Einige Kinder plagen sich außergewöhnlich häufig mit Infekten herum, andere haben schwere Allergien. Auch Neurodermitis ist schon bei den Jüngsten verbreitet. Die ambulante medizinische Behandlung hat nicht immer durchschlagenden Erfolg. Manchmal schlägt der behandelnde Kinderarzt deshalb eine Kur vor, in der das Kind einer stationären Therapie unterzogen wird.
Kuren für Kinder werden besonders häufig von Kliniken angeboten, die sich an Luftkurorten befinden. An der See oder in den Bergen ist das Klima besonders gesundheitsfördernd. So lindert das milde Reizklima an der Ostsee beispielsweise Atemwegs- und Hauterkrankungen. Kleine Kinder gehen zumeist mit Mutter oder Vater gemeinsam in die Kur, das Elternteil kann sich dabei, wenn nötig, gleichfalls einer Therapie unterziehen. Schulkinder kuren häufig allein, ohne elterliche Begleitung. Außerhalb der Ferienzeiten ist für den Unterricht am Kurort gesorgt, die Schüler müssen keine Wissensrückstände bei ihrer Rückkehr befürchten. Ein individuell erstellter Behandlungsplan füllt die übrige Zeit aus. Ärzte, Krankenschwestern, Physiotherapeuten, Psychologen und weiteres medizinisches Personal sorgen für die Genesung der kleinen Patienten, die Betreuung erfolgt durch ausgebildete Erzieherinnen.

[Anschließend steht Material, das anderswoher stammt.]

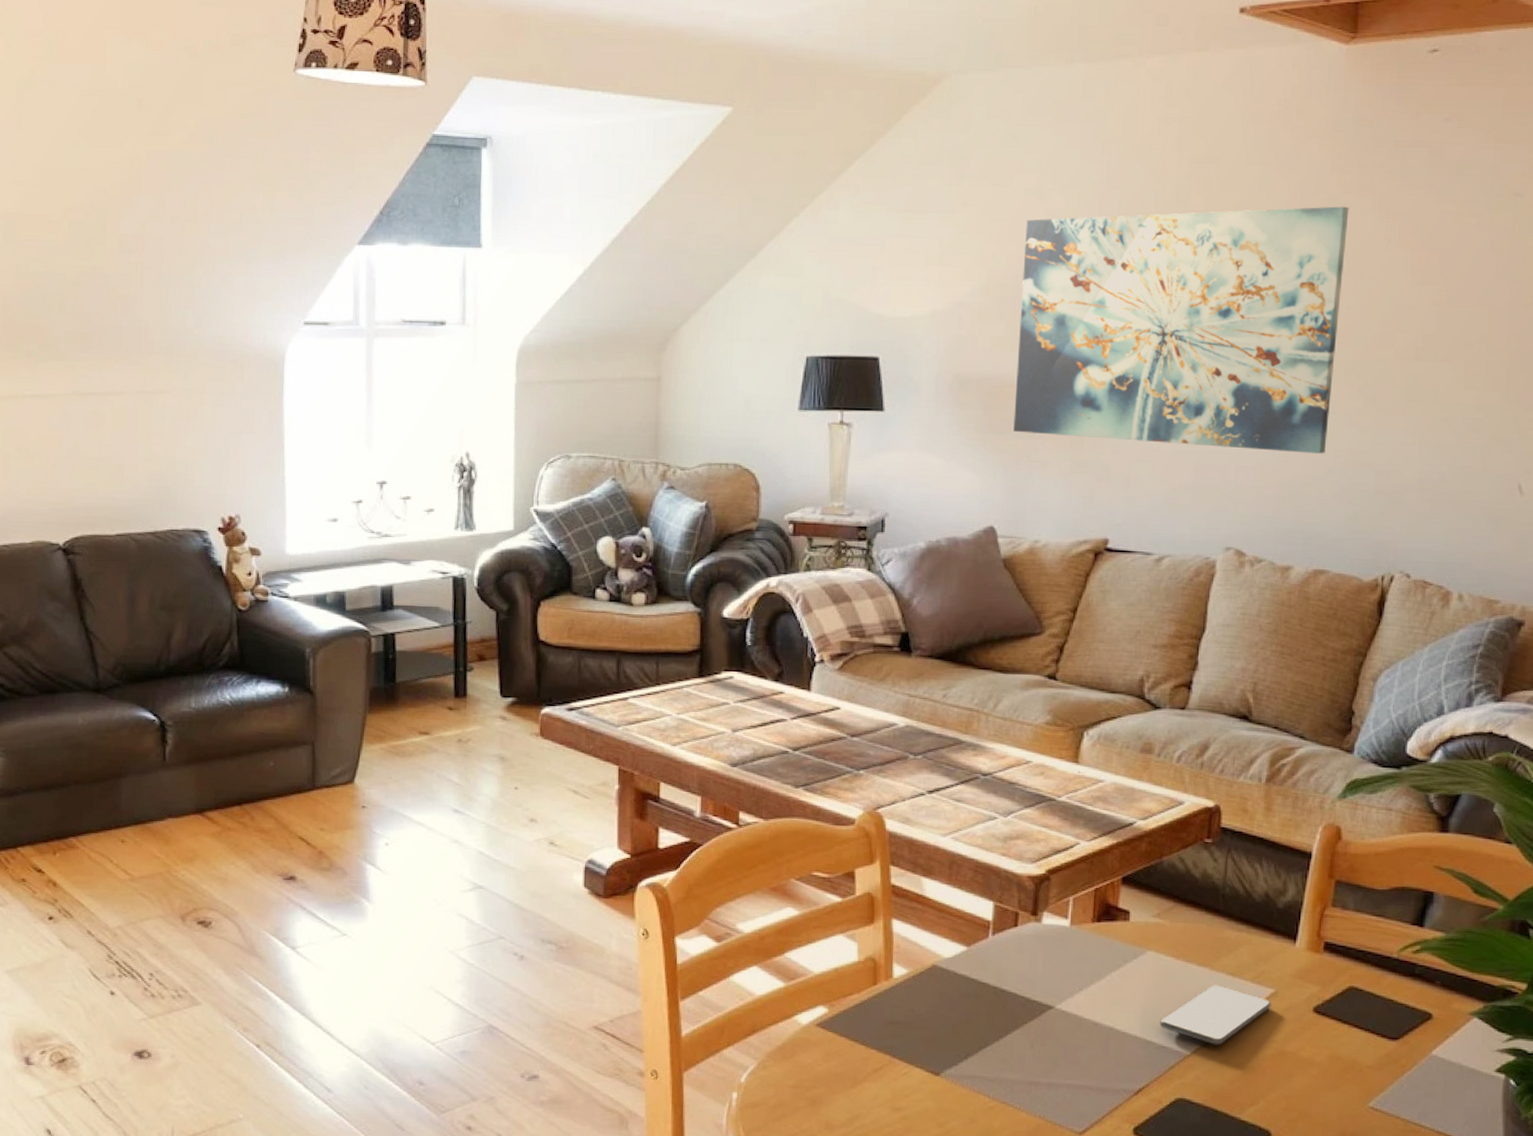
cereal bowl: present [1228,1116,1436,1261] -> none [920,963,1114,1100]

Eine Kinderkur ist ein wichtiger Meilenstein auf dem Weg zu einem verbesserten Gesundheitszustand, doch leider kann niemand eine Erfolgsgarantie geben. Kinder haben, getrennt von den Eltern, oft mit Heimweh zu kämpfen. Gerade darum ist es nicht ratsam, das Kind in der Kur zu besuchen, da es sich danach kaum noch von den Eltern trennen kann.